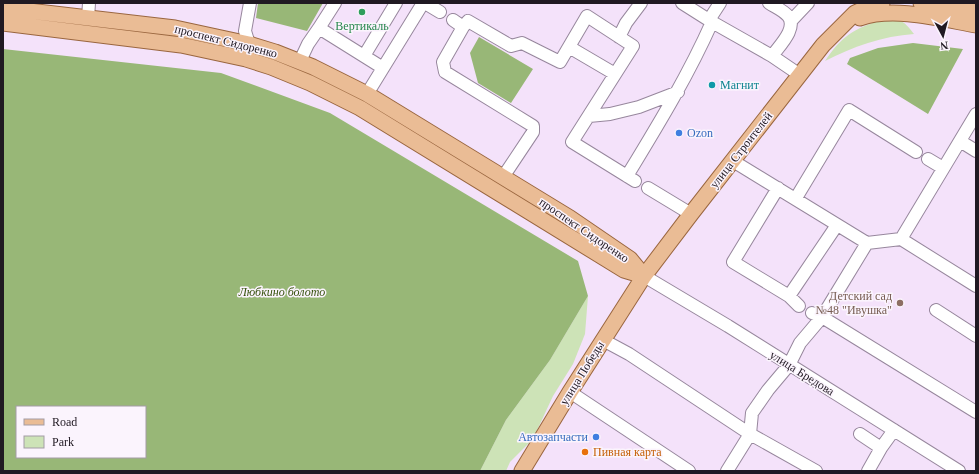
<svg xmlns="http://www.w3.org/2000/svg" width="979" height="474" font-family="Georgia,serif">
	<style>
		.green { fill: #cde3b7 }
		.forest { fill: #98b777; fill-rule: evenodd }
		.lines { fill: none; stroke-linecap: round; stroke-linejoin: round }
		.minor-casing { stroke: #97879d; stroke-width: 14 }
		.major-casing { stroke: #9a663f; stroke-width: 17 }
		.minor { stroke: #fff; stroke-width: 12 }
		.major { stroke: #eabc95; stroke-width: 15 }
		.leisure-dot { fill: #2e9e5b; stroke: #fbf4fd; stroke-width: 1.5 }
		.culture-dot { fill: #0f9aa8; stroke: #fbf4fd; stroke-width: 1.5 }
		.shop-dot { fill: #3f7fe0; stroke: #fbf4fd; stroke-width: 1.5 }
		.education-dot { fill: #8d6e63; stroke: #fbf4fd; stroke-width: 1.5 }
		.food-dot { fill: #e8710a; stroke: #fbf4fd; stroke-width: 1.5 }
		.labels { text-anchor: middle; stroke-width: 3; stroke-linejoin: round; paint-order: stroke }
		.leisure-label { font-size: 12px; fill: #27864d; stroke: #fbf4fd }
		.street-label { font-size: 12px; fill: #201922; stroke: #fbf4fd }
		.culture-label { font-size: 12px; fill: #0d838f; stroke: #fbf4fd; text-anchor: start }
		.shop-label { font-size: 12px; fill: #366cbe; stroke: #fbf4fd; text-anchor: start }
		.park-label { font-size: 12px; font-style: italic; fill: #36510c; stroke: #fbf4fd }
		.education-label { font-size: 12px; fill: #785e54; stroke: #fbf4fd; text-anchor: end }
		.food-label { font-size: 12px; fill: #c56008; stroke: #fbf4fd; text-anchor: start }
	</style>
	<rect width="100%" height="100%" fill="#f4e2fa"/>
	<path class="green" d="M882,20C901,20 902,18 914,34C883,36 852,47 825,61C841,37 854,28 882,20Z
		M588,296L585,334L573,364L553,396L533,439L510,462L506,471H480L506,420L550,360Z"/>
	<path class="forest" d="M258,3H323L307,31L256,18Z
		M479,37L533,69L511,103L478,83L470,53Z
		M913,43L963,49L928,114L847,64L850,58L878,48Z
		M3,49L221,73L330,113L578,261L588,296L550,360L506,420L480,471H3ZM17,407H145V457H17Z"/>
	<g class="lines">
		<defs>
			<path id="minor" d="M425,3L440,12
				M682,3L712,22L772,56L800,75
				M769,3C775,7 783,10 788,16C798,28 779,46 772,56
				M88,18L89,3
				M453,20L463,27L468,21L511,46L522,43L560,62L587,16L633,46L572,142L635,181
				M709,20L720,3
				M791,21L808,3
				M463,27L443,62L445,72L533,126V132L503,177
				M319,28L335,3
				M619,37L626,23L641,3
				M569,47L615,74
				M364,56L396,3
				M246,59L249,44L245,31L250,3
				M300,61L308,44L319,28L383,68
				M367,94L423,3
				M589,116L610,114L639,107L678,92
				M960,141L976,151
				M928,159L943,168
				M733,161L867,243
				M627,176C658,125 688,76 712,22
				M648,188L691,214
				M778,188L733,262L789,296L799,306
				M796,198L849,110L916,152
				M901,239L976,286
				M644,276L728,326L959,471
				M789,296L837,225
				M936,310L976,336
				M812,313L822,317L976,412
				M603,340L629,354L750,434L816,471
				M570,392L689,471
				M860,434L881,448
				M727,471L750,434L752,413L768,390L789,365L800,343L822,317L867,243L901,239L976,114
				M868,471L881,448L894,430"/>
			<path id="major" d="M921,3L976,12
				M3,8L175,28L249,44L275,52L313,67L367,94L570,218L630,259L644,276
				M860,18C893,6 942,19 976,25
				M3,23L181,45L246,59L271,67L310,83L360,108L624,270L644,276
				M522,471L570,392L644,276L691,214L823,45L855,13L866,8L882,3"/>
		</defs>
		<use href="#minor" class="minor-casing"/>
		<use href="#major" class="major-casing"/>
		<use href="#minor" class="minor"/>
		<use href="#major" class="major"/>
	</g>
	<circle class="leisure-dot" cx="362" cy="12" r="4"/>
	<circle class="culture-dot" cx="712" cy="85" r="4"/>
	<g class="shop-dot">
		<circle cx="679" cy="133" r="4"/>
		<circle cx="596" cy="437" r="4"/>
	</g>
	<circle class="education-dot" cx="900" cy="303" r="4"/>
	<circle class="food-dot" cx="585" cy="452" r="4"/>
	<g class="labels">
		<g class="leisure-label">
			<text x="362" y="30">Вертикаль</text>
		</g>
		<g class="street-label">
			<text transform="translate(226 41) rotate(14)" y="4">проспект Сидоренко</text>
			<text transform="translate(741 150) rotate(-52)" y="4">улица Строителей</text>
			<text transform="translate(584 230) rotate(34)" y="4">проспект Сидоренко</text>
			<text transform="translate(582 373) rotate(-58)" y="4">улица Победы</text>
			<text transform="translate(802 373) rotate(32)" y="4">улица Бредова</text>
		</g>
		<g class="culture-label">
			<text x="720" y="89">Магнит</text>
		</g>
		<g class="shop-label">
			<text x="687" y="137">Ozon</text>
			<text x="588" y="441" text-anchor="end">Автозапчасти</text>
		</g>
		<g class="park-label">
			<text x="282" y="296">Любкино болото</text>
		</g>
		<g class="education-label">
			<text x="892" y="300">Детский сад<tspan x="892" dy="14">№48 "Ивушка"</tspan></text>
		</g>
		<g class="food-label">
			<text x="593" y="456">Пивная карта</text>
		</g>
	</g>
	<rect width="979" height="474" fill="none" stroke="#201922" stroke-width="8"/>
	<rect x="16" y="406" width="130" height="52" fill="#fbf4fd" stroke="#a39ca5"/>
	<rect x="24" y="419" width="20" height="6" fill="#eabc95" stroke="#a39ca5"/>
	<text x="52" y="426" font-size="12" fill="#201922">Road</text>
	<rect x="24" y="436" width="20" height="12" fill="#cde3b7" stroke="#a39ca5"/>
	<text x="52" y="446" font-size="12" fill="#201922">Park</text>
	<g transform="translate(943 36) rotate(173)" stroke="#fbf4fd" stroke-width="3" paint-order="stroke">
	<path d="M0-3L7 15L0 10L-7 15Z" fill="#201922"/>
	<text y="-6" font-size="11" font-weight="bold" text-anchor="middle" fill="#201922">N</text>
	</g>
</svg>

▶ Problem to work on
The data must come back word for word, with every picture removed.

▶ Task response
<svg xmlns="http://www.w3.org/2000/svg" width="979" height="474" font-family="Georgia,serif">
	<style>
		.green { fill: #cde3b7 }
		.forest { fill: #98b777; fill-rule: evenodd }
		.lines { fill: none; stroke-linecap: round; stroke-linejoin: round }
		.minor-casing { stroke: #97879d; stroke-width: 14 }
		.major-casing { stroke: #9a663f; stroke-width: 17 }
		.minor { stroke: #fff; stroke-width: 12 }
		.major { stroke: #eabc95; stroke-width: 15 }
		.leisure-dot { fill: #2e9e5b; stroke: #fbf4fd; stroke-width: 1.5 }
		.culture-dot { fill: #0f9aa8; stroke: #fbf4fd; stroke-width: 1.5 }
		.shop-dot { fill: #3f7fe0; stroke: #fbf4fd; stroke-width: 1.5 }
		.education-dot { fill: #8d6e63; stroke: #fbf4fd; stroke-width: 1.5 }
		.food-dot { fill: #e8710a; stroke: #fbf4fd; stroke-width: 1.5 }
		.labels { text-anchor: middle; stroke-width: 3; stroke-linejoin: round; paint-order: stroke }
		.leisure-label { font-size: 12px; fill: #27864d; stroke: #fbf4fd }
		.street-label { font-size: 12px; fill: #201922; stroke: #fbf4fd }
		.culture-label { font-size: 12px; fill: #0d838f; stroke: #fbf4fd; text-anchor: start }
		.shop-label { font-size: 12px; fill: #366cbe; stroke: #fbf4fd; text-anchor: start }
		.park-label { font-size: 12px; font-style: italic; fill: #36510c; stroke: #fbf4fd }
		.education-label { font-size: 12px; fill: #785e54; stroke: #fbf4fd; text-anchor: end }
		.food-label { font-size: 12px; fill: #c56008; stroke: #fbf4fd; text-anchor: start }
	</style>
	<rect width="100%" height="100%" fill="#f4e2fa"/>
	<path class="green" d="M882,20C901,20 902,18 914,34C883,36 852,47 825,61C841,37 854,28 882,20Z
		M588,296L585,334L573,364L553,396L533,439L510,462L506,471H480L506,420L550,360Z"/>
	<path class="forest" d="M258,3H323L307,31L256,18Z
		M479,37L533,69L511,103L478,83L470,53Z
		M913,43L963,49L928,114L847,64L850,58L878,48Z
		M3,49L221,73L330,113L578,261L588,296L550,360L506,420L480,471H3ZM17,407H145V457H17Z"/>
	<g class="lines">
		<defs>
			<path id="minor" d="M425,3L440,12
				M682,3L712,22L772,56L800,75
				M769,3C775,7 783,10 788,16C798,28 779,46 772,56
				M88,18L89,3
				M453,20L463,27L468,21L511,46L522,43L560,62L587,16L633,46L572,142L635,181
				M709,20L720,3
				M791,21L808,3
				M463,27L443,62L445,72L533,126V132L503,177
				M319,28L335,3
				M619,37L626,23L641,3
				M569,47L615,74
				M364,56L396,3
				M246,59L249,44L245,31L250,3
				M300,61L308,44L319,28L383,68
				M367,94L423,3
				M589,116L610,114L639,107L678,92
				M960,141L976,151
				M928,159L943,168
				M733,161L867,243
				M627,176C658,125 688,76 712,22
				M648,188L691,214
				M778,188L733,262L789,296L799,306
				M796,198L849,110L916,152
				M901,239L976,286
				M644,276L728,326L959,471
				M789,296L837,225
				M936,310L976,336
				M812,313L822,317L976,412
				M603,340L629,354L750,434L816,471
				M570,392L689,471
				M860,434L881,448
				M727,471L750,434L752,413L768,390L789,365L800,343L822,317L867,243L901,239L976,114
				M868,471L881,448L894,430"/>
			<path id="major" d="M921,3L976,12
				M3,8L175,28L249,44L275,52L313,67L367,94L570,218L630,259L644,276
				M860,18C893,6 942,19 976,25
				M3,23L181,45L246,59L271,67L310,83L360,108L624,270L644,276
				M522,471L570,392L644,276L691,214L823,45L855,13L866,8L882,3"/>
		</defs>
		<use href="#minor" class="minor-casing"/>
		<use href="#major" class="major-casing"/>
		<use href="#minor" class="minor"/>
		<use href="#major" class="major"/>
	</g>
	<circle class="leisure-dot" cx="362" cy="12" r="4"/>
	<circle class="culture-dot" cx="712" cy="85" r="4"/>
	<g class="shop-dot">
		<circle cx="679" cy="133" r="4"/>
		<circle cx="596" cy="437" r="4"/>
	</g>
	<circle class="education-dot" cx="900" cy="303" r="4"/>
	<circle class="food-dot" cx="585" cy="452" r="4"/>
	<g class="labels">
		<g class="leisure-label">
			<text x="362" y="30">Вертикаль</text>
		</g>
		<g class="street-label">
			<text transform="translate(226 41) rotate(14)" y="4">проспект Сидоренко</text>
			<text transform="translate(741 150) rotate(-52)" y="4">улица Строителей</text>
			<text transform="translate(584 230) rotate(34)" y="4">проспект Сидоренко</text>
			<text transform="translate(582 373) rotate(-58)" y="4">улица Победы</text>
			<text transform="translate(802 373) rotate(32)" y="4">улица Бредова</text>
		</g>
		<g class="culture-label">
			<text x="720" y="89">Магнит</text>
		</g>
		<g class="shop-label">
			<text x="687" y="137">Ozon</text>
			<text x="588" y="441" text-anchor="end">Автозапчасти</text>
		</g>
		<g class="park-label">
			<text x="282" y="296">Любкино болото</text>
		</g>
		<g class="education-label">
			<text x="892" y="300">Детский сад<tspan x="892" dy="14">№48 "Ивушка"</tspan></text>
		</g>
		<g class="food-label">
			<text x="593" y="456">Пивная карта</text>
		</g>
	</g>
	<rect width="979" height="474" fill="none" stroke="#201922" stroke-width="8"/>
	<rect x="16" y="406" width="130" height="52" fill="#fbf4fd" stroke="#a39ca5"/>
	<rect x="24" y="419" width="20" height="6" fill="#eabc95" stroke="#a39ca5"/>
	<text x="52" y="426" font-size="12" fill="#201922">Road</text>
	<rect x="24" y="436" width="20" height="12" fill="#cde3b7" stroke="#a39ca5"/>
	<text x="52" y="446" font-size="12" fill="#201922">Park</text>
	<g transform="translate(943 36) rotate(173)" stroke="#fbf4fd" stroke-width="3" paint-order="stroke">
	<path d="M0-3L7 15L0 10L-7 15Z" fill="#201922"/>
	<text y="-6" font-size="11" font-weight="bold" text-anchor="middle" fill="#201922">N</text>
	</g>
</svg>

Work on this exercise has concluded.